Supplied data section start
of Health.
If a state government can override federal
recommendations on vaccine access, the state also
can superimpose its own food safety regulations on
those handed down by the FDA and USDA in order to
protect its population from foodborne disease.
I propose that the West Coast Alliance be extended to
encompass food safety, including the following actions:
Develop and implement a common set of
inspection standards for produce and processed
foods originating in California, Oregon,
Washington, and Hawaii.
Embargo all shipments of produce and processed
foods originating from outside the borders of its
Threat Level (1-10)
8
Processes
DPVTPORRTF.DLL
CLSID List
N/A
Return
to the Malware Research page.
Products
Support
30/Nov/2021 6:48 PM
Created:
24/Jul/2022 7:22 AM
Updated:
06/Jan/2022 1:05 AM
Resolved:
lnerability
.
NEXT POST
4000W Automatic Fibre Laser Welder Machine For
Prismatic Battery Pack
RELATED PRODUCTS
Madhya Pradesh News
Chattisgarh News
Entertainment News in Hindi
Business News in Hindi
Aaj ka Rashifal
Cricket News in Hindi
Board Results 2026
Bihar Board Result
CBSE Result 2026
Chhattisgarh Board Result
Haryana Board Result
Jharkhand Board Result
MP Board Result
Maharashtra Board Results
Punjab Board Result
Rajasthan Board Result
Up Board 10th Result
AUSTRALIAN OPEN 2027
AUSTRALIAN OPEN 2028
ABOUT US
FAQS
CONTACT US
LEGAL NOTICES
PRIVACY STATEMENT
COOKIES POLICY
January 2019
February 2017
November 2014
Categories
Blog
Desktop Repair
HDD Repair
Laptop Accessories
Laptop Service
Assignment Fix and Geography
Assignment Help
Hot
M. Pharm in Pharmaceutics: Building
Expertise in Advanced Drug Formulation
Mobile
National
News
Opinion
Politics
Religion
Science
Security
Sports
Supplied data section end
**Directions for this task**. Reproduce every record in full, keeping each one exactly as it reads.

**Solution for this task**.
of Health.
If a state government can override federal
recommendations on vaccine access, the state also
can superimpose its own food safety regulations on
those handed down by the FDA and USDA in order to
protect its population from foodborne disease.
I propose that the West Coast Alliance be extended to
encompass food safety, including the following actions:
Develop and implement a common set of
inspection standards for produce and processed
foods originating in California, Oregon,
Washington, and Hawaii.
Embargo all shipments of produce and processed
foods originating from outside the borders of its
Threat Level (1-10)
8
Processes
DPVTPORRTF.DLL
CLSID List
N/A
Return
to the Malware Research page.
Products
Support
30/Nov/2021 6:48 PM
Created:
24/Jul/2022 7:22 AM
Updated:
06/Jan/2022 1:05 AM
Resolved:
lnerability
.
NEXT POST
4000W Automatic Fibre Laser Welder Machine For
Prismatic Battery Pack
RELATED PRODUCTS
Madhya Pradesh News
Chattisgarh News
Entertainment News in Hindi
Business News in Hindi
Aaj ka Rashifal
Cricket News in Hindi
Board Results 2026
Bihar Board Result
CBSE Result 2026
Chhattisgarh Board Result
Haryana Board Result
Jharkhand Board Result
MP Board Result
Maharashtra Board Results
Punjab Board Result
Rajasthan Board Result
Up Board 10th Result
AUSTRALIAN OPEN 2027
AUSTRALIAN OPEN 2028
ABOUT US
FAQS
CONTACT US
LEGAL NOTICES
PRIVACY STATEMENT
COOKIES POLICY
January 2019
February 2017
November 2014
Categories
Blog
Desktop Repair
HDD Repair
Laptop Accessories
Laptop Service
Assignment Fix and Geography
Assignment Help
Hot
M. Pharm in Pharmaceutics: Building
Expertise in Advanced Drug Formulation
Mobile
National
News
Opinion
Politics
Religion
Science
Security
Sports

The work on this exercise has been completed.